5 Replies Latest reply on Apr 8, 2013 6:06 AM by rickardnobel

    "Forged MAC" vs "Change MAC address", what is really the difference?

    rickardnobel Virtuoso

      Something that I can not get a clear documentation of is what the exact difference between the two security options: "Forged MAC" and "Change MAC adress".

       

      The forged mac shall be that a VM is not allowed to send a frame with a different SRC MAC than it should have, but what is really the difference between that and the Change MAC, which also results in the VM sending frames with a SRC MAC different from the specified one in the vmx file?

        • 1. Re: "Forged MAC" vs "Change MAC address", what is really the difference?
          Chris Wahl Master

          Change MAC address is referring to the vNIC. If the guest attempts to change the MAC address assigned to the vNIC, it stops receiving frames.

           

          Forged MAC (Forged Transmits) just looks to see if the transmit contains the source MAC; if not, it drops the frame.

          VCDX #104 (DCV, NV) ஃ WahlNetwork.com ஃ @ChrisWahl ஃ Author, Networking for VMware Administrators
          • 2. Re: "Forged MAC" vs "Change MAC address", what is really the difference?
            rickardnobel Virtuoso

            Chris Wahl wrote:

             

            Change MAC address is referring to the vNIC. If the guest attempts to change the MAC address assigned to the vNIC, it stops receiving frames.

             

            Forged MAC (Forged Transmits) just looks to see if the transmit contains the source MAC; if not, it drops the frame.

             

             

             

            Thank you for your reply Chris.

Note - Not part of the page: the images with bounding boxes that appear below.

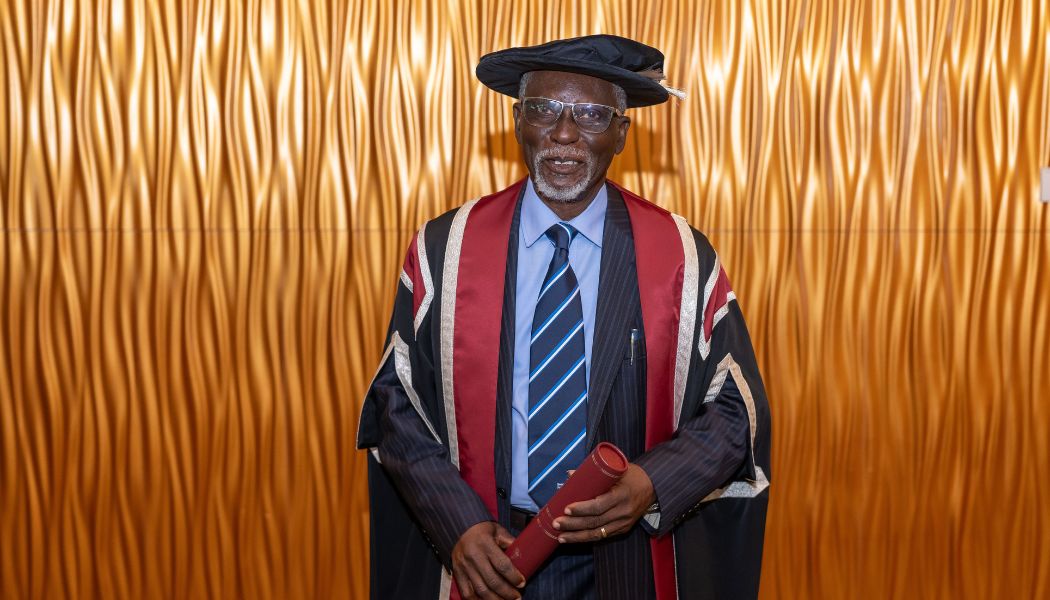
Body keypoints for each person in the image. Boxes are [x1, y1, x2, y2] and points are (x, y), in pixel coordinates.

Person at [357, 34, 771, 600]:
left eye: (592, 114)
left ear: (622, 133)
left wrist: (651, 483)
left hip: (626, 560)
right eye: (544, 109)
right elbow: (396, 404)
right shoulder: (445, 249)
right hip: (488, 550)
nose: (564, 133)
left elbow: (733, 411)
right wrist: (458, 524)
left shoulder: (680, 257)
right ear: (517, 121)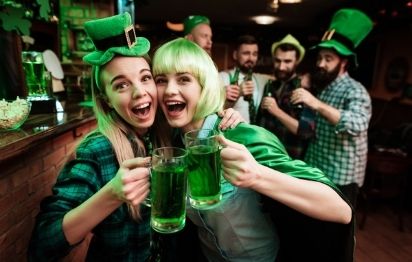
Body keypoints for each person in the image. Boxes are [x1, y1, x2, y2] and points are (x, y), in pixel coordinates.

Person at [27, 13, 242, 261]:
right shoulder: (97, 150)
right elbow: (42, 246)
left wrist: (223, 116)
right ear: (106, 99)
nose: (140, 92)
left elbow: (198, 125)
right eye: (121, 85)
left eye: (145, 78)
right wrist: (111, 194)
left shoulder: (167, 134)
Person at [152, 38, 353, 262]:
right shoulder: (171, 146)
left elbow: (341, 211)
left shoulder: (239, 137)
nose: (169, 90)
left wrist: (257, 175)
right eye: (161, 80)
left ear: (204, 86)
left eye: (183, 79)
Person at [291, 8, 373, 207]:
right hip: (316, 166)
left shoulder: (355, 90)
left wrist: (315, 103)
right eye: (320, 58)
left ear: (343, 62)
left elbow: (358, 124)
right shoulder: (323, 87)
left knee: (338, 231)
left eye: (328, 59)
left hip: (341, 176)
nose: (321, 64)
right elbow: (309, 127)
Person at [256, 34, 315, 159]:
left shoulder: (304, 89)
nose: (281, 67)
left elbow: (306, 132)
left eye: (287, 61)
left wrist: (276, 111)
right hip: (266, 157)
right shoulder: (271, 85)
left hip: (289, 161)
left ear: (297, 61)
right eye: (278, 61)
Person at [219, 34, 272, 124]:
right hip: (232, 133)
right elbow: (214, 112)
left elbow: (279, 77)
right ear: (235, 55)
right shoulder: (222, 77)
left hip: (254, 134)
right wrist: (238, 93)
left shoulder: (259, 79)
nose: (251, 58)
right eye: (246, 53)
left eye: (254, 54)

This explanation is the one I have seen most often, but I am still kind of unsure what it really means technically here.

             

            If "Change MAC" is just for inbound, that is - the vSwitch should accept incoming frames destined to another MAC address than the VMX, if the setting is allow.

             

            And "forged transmits" is just for transmit making the vSwitch drop all outgoing frames with SRC other than the VMX defined mac.

             

            But should for example this be possible in practice?

             

            Change MAC: allow

            Forged Transmit: deny

             

            That should mean that it could recieve, but not send as the new MAC? That is, could Change MAC really be used if not Forged is allow also?

            • 3. Re: "Forged MAC" vs "Change MAC address", what is really the difference?
              Chris Wahl Master

              ricnob wrote:

               

              But, should for example this be possible:

               

              Change MAC: allow

              Forged Transmit: deny

               

              That should mean that it could recieve, but not send as the new MAC? That is, could Change MAC be used if not Forged is allow also?

               

              Correct, these security settings are essentially two sides of the same coin. It boils down to:

               

              MAC Address Changes = incoming IP traffic

               

              Forged Transmits = outgoing IP traffic

               

              In both cases, the vSwitch compares the value of the MAC in the vmx file against what the frame contains to determine a difference.

              VCDX #104 (DCV, NV) ஃ WahlNetwork.com ஃ @ChrisWahl ஃ Author, Networking for VMware Administrators
              • 4. Re: "Forged MAC" vs "Change MAC address", what is really the difference?
                vprof24 Lurker
                    Had this question on the above topic and this was the nearest discussion I could find and hence am replying to check if I can get some answers. I have run some tests in my environment.

                Test Environment:
                1) I have 2 esxi servers with VM1 running on ESXi1 and VM2 running on ESXi2.
                2) Inside the Properties of the Network card for VM1, I changed the MAC addess to something different than  what is in the VMX file
                3) Now with "Mac address changes" and "Forged transmit" set to default(Allow), My VM1 is able to ping VM2 and vice versa.
                4) When I start enabling the options,mentioned below are the results:
                                                                                                                       
                Only Forged Transmit set to reject
                PingVM1VM2
                VM1NAFails
                VM2FailsNA



                Only MAC address changes set to reject
                PingVM1VM2
                VM1NAFails
                VM2FailsNA



                Both Forged/MAC address - reject
                PingVM1VM2
                VM1NAFails
                VM2FailsNA

                 

                Since, both the settings seem to be affecting incomig and outgoing traffic, where exactly does setting Forged Trasmit vs Mac Address changes setting make sense.

                .

                • 5. Re: "Forged MAC" vs "Change MAC address", what is really the difference?
                  rickardnobel Virtuoso

                  vprof24 wrote:

                   

                  Since, both the settings seem to be affecting incomig and outgoing traffic, where exactly does setting Forged Trasmit vs Mac Address changes setting make sense..

                   

                  A possible use case for only allow "Forged transmits" could be when using applications like Microsoft NLB cluster which does some interesting actions with the outgoing frames and manipulation of the MAC SRC field in the ethernet header.